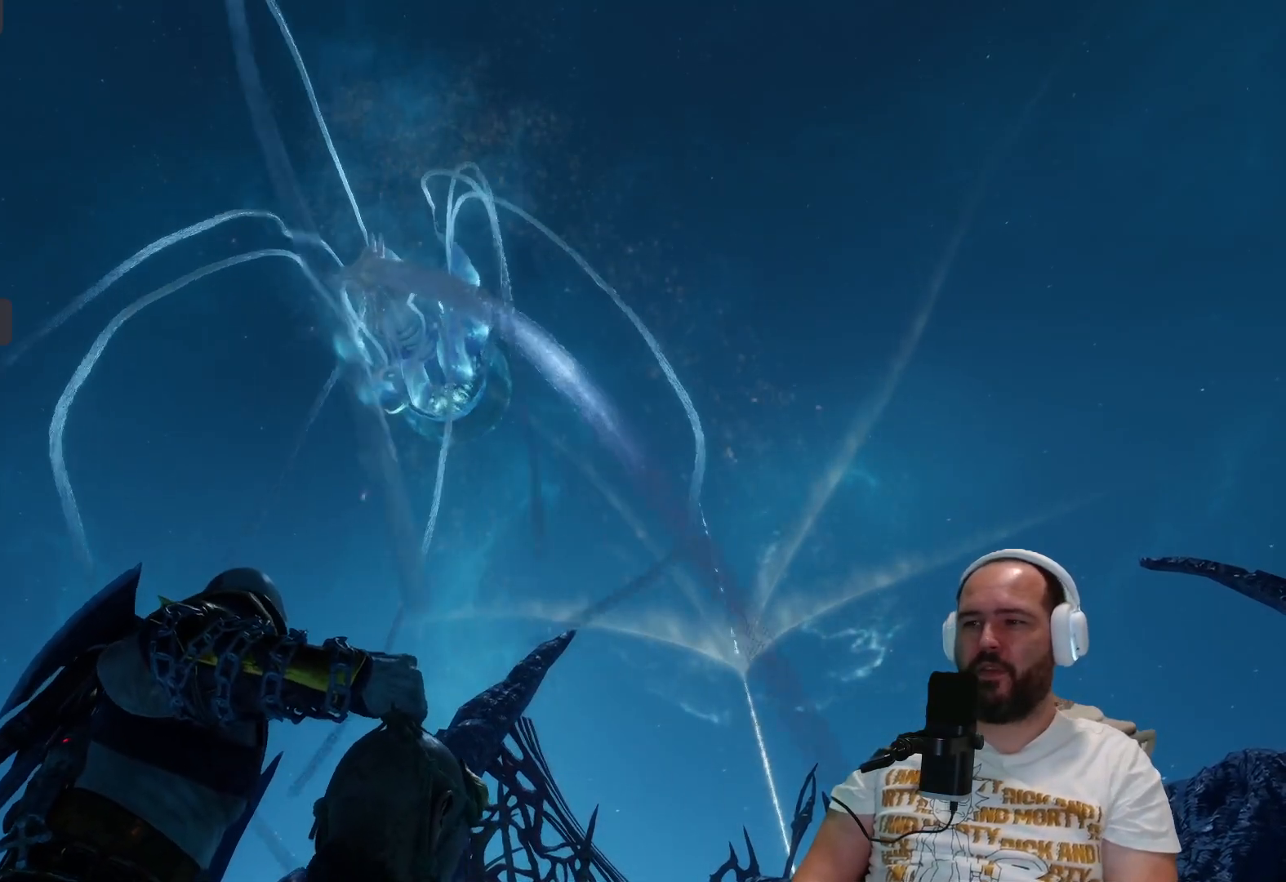
{"dt_ms": 500, "buttons": [], "left_stick": "center", "right_stick": "center", "events": []}
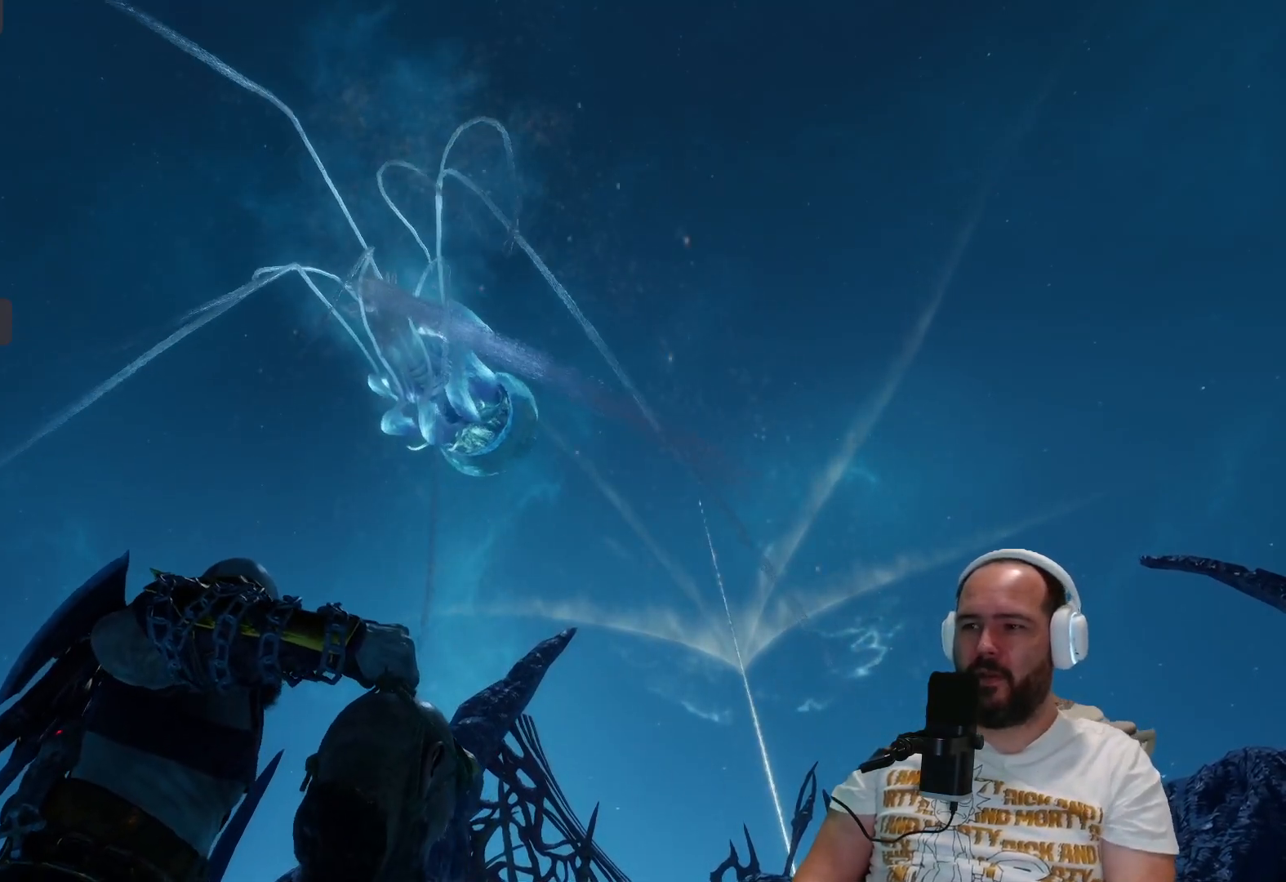
{"dt_ms": 500, "buttons": [], "left_stick": "center", "right_stick": "right", "events": [[500, "right_stick", "right"]]}
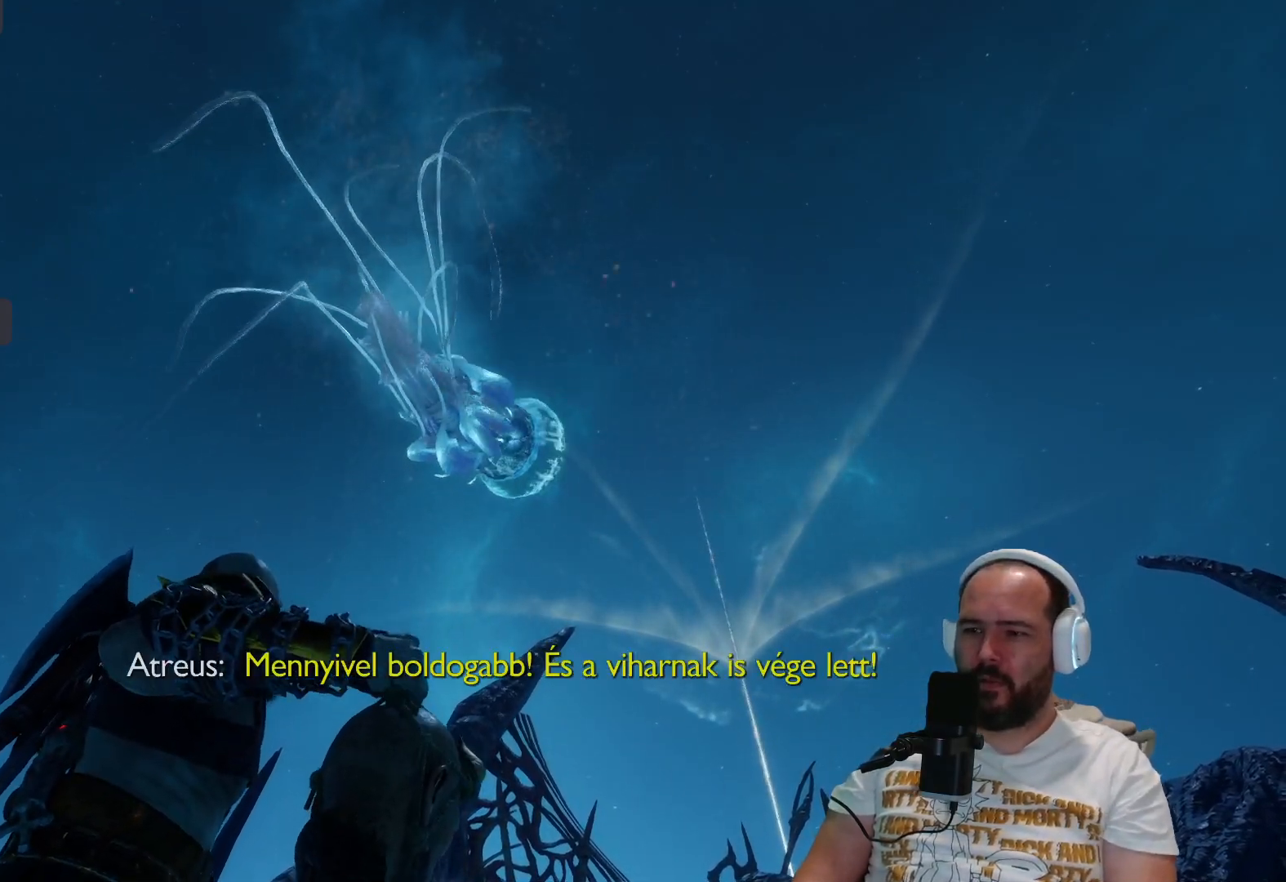
{"dt_ms": 500, "buttons": [], "left_stick": "center", "right_stick": "down-right", "events": [[267, "right_stick", "center"], [467, "right_stick", "down-right"]]}
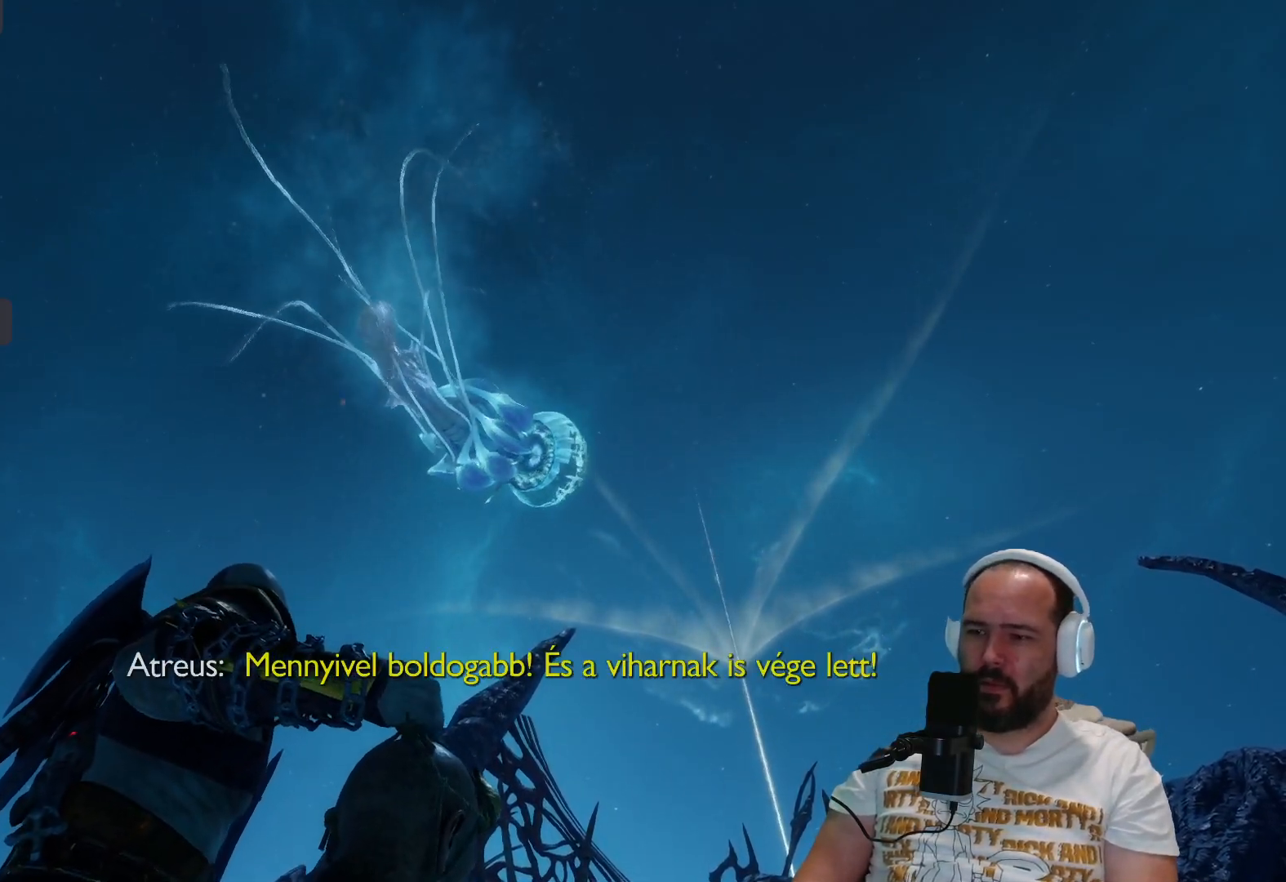
{"dt_ms": 500, "buttons": [], "left_stick": "center", "right_stick": "down-right", "events": []}
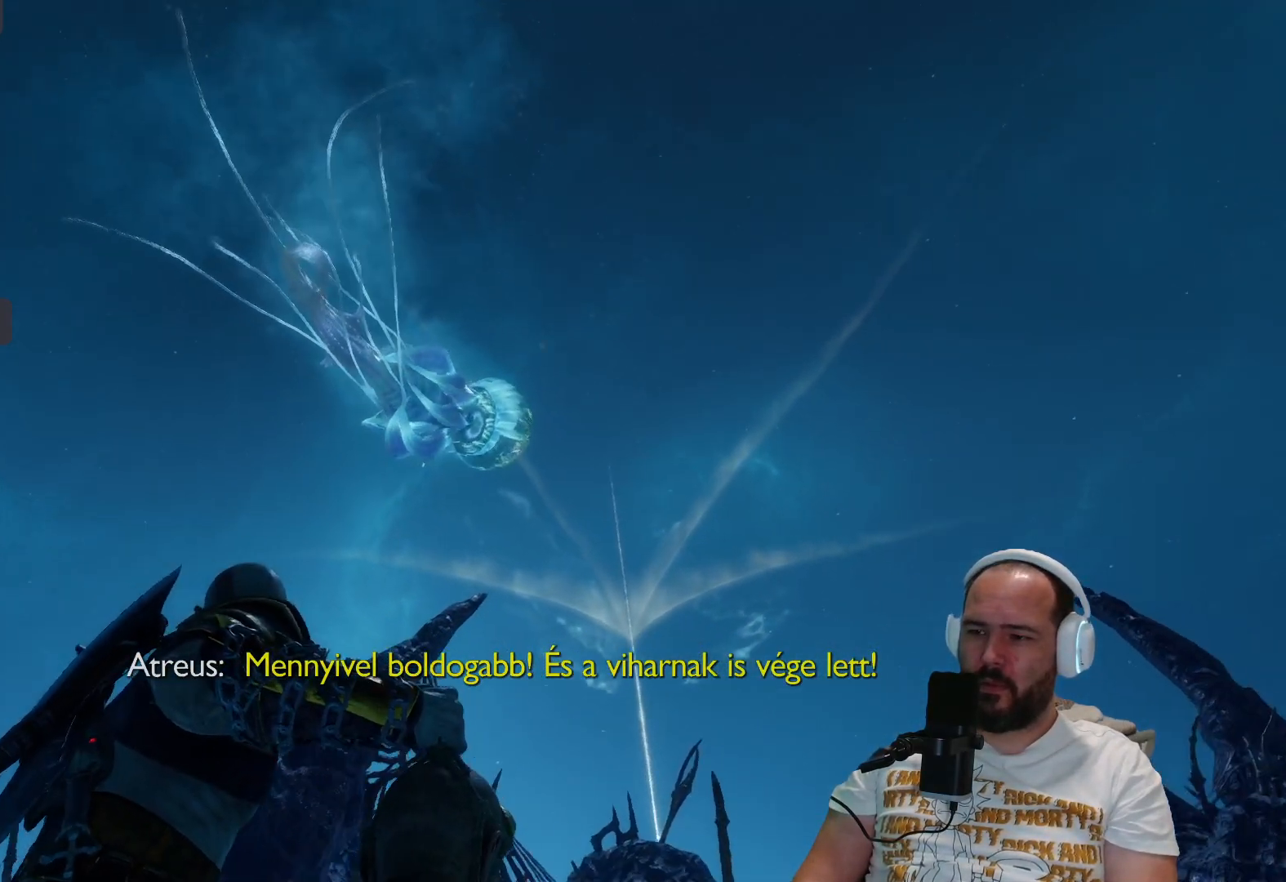
{"dt_ms": 500, "buttons": [], "left_stick": "center", "right_stick": "down-right", "events": []}
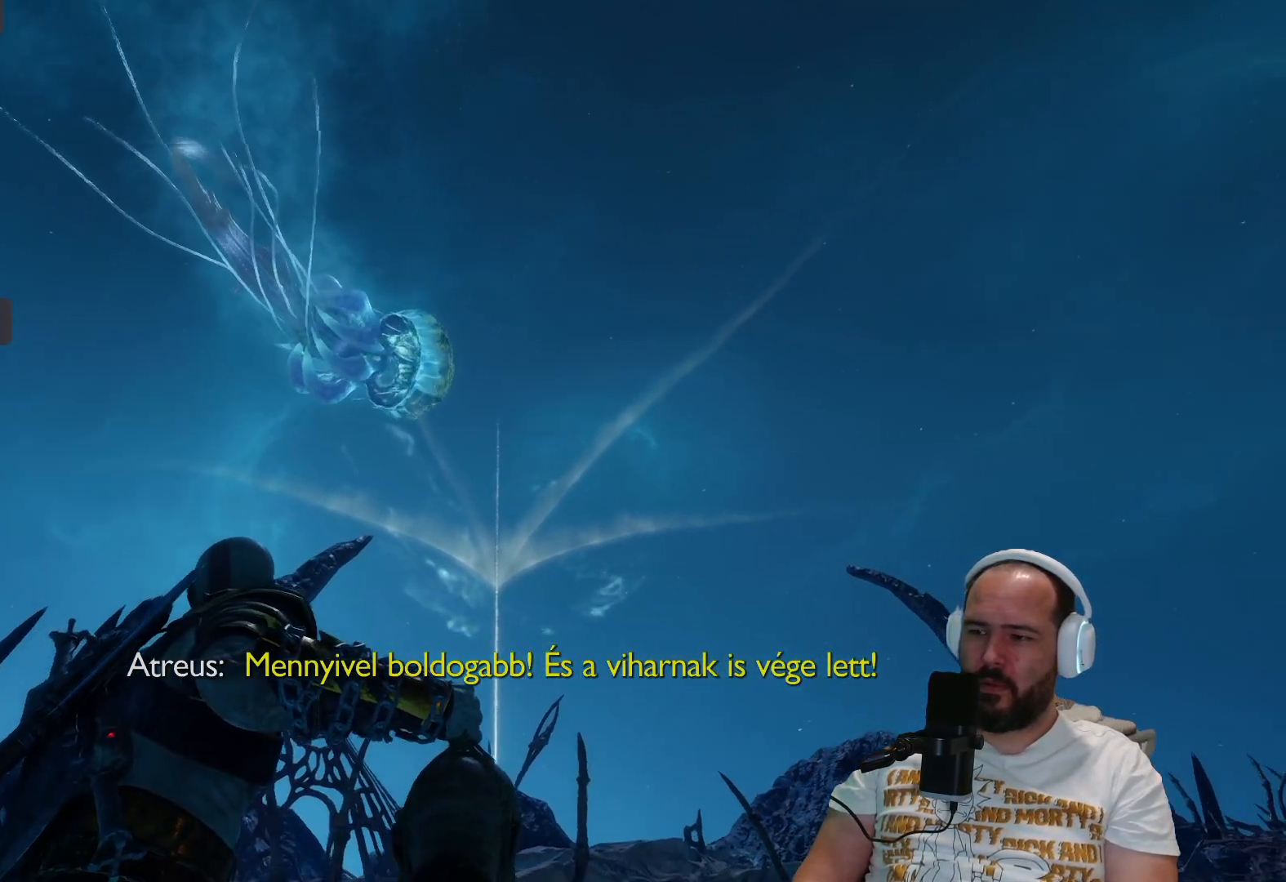
{"dt_ms": 500, "buttons": [], "left_stick": "center", "right_stick": "down-right", "events": []}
_ _ _ _
**WORK TO COMPLETE**
Output the data above exactly. Drop every picture.

**COMPLETED TASK**
{"dt_ms": 500, "buttons": [], "left_stick": "center", "right_stick": "center", "events": []}
{"dt_ms": 500, "buttons": [], "left_stick": "center", "right_stick": "right", "events": [[500, "right_stick", "right"]]}
{"dt_ms": 500, "buttons": [], "left_stick": "center", "right_stick": "down-right", "events": [[267, "right_stick", "center"], [467, "right_stick", "down-right"]]}
{"dt_ms": 500, "buttons": [], "left_stick": "center", "right_stick": "down-right", "events": []}
{"dt_ms": 500, "buttons": [], "left_stick": "center", "right_stick": "down-right", "events": []}
{"dt_ms": 500, "buttons": [], "left_stick": "center", "right_stick": "down-right", "events": []}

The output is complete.